WHAT TO WORK ON: Report, copied in full, each line of the data below that contains the string "Elsykkel".
GIVEN INFORMATION: Begin
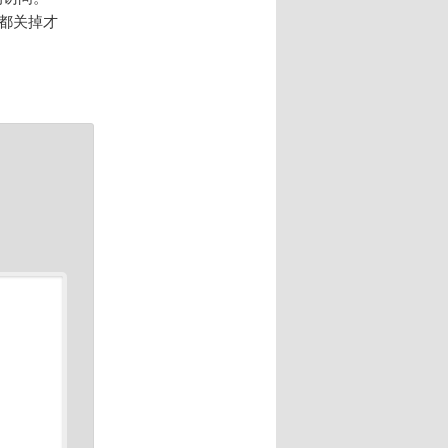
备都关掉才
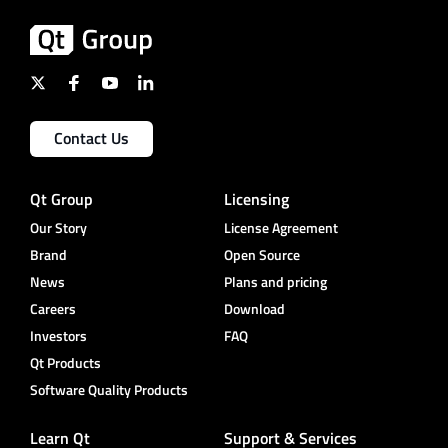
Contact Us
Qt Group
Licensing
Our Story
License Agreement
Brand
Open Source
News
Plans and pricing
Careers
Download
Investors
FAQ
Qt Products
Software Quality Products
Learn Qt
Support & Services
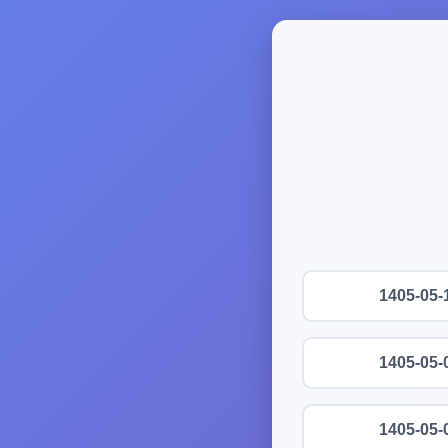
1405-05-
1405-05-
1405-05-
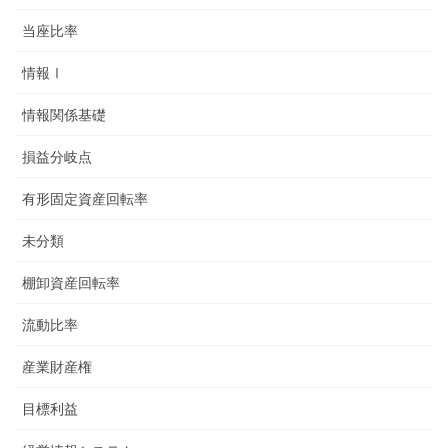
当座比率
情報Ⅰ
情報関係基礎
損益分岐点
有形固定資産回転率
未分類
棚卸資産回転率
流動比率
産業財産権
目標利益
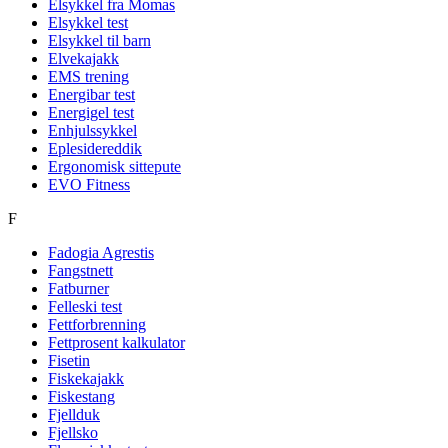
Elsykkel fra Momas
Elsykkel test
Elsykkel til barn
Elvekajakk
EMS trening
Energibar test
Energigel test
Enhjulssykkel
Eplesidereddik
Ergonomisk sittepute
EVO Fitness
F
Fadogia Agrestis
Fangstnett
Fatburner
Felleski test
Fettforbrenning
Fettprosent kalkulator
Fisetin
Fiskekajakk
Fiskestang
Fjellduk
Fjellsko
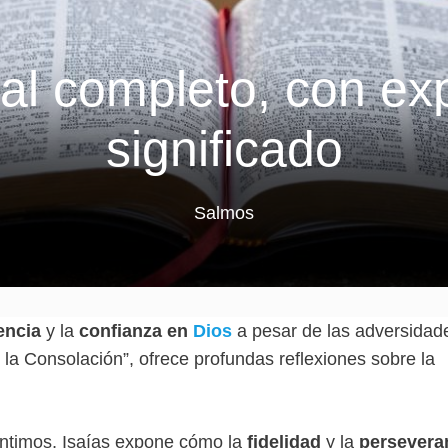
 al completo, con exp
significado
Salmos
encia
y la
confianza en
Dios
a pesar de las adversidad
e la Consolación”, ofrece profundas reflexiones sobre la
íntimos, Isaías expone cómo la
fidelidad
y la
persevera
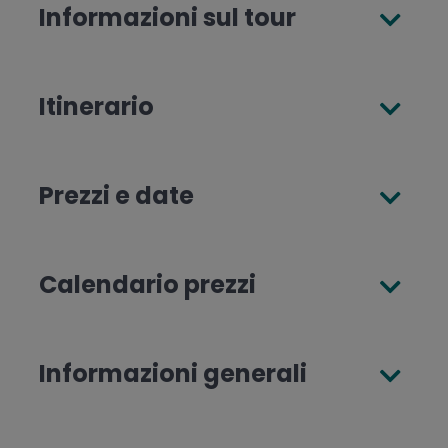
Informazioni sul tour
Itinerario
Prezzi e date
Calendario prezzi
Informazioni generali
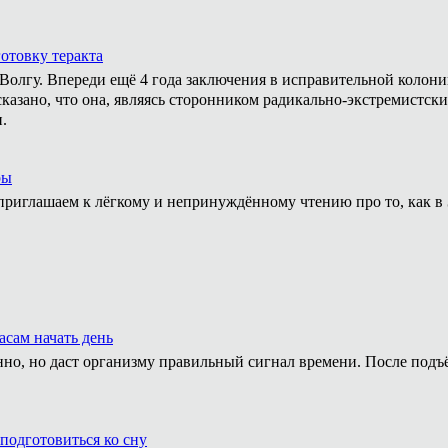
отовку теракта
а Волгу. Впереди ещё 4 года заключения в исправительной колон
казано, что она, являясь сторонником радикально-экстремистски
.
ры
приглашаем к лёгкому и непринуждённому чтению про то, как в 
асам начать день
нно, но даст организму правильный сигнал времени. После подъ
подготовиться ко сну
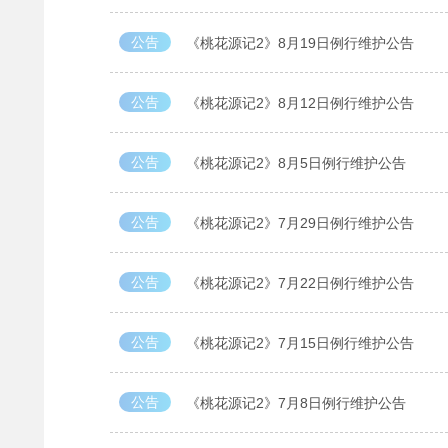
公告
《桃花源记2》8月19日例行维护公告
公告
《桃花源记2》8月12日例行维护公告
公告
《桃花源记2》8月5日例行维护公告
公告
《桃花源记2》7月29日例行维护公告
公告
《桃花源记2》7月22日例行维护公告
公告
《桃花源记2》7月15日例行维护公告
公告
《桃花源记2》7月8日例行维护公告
GIVEN INFORMATION: End
EXERCISE RESULT:
Elsykkel fra Momas
Elsykkel test
Elsykkel til barn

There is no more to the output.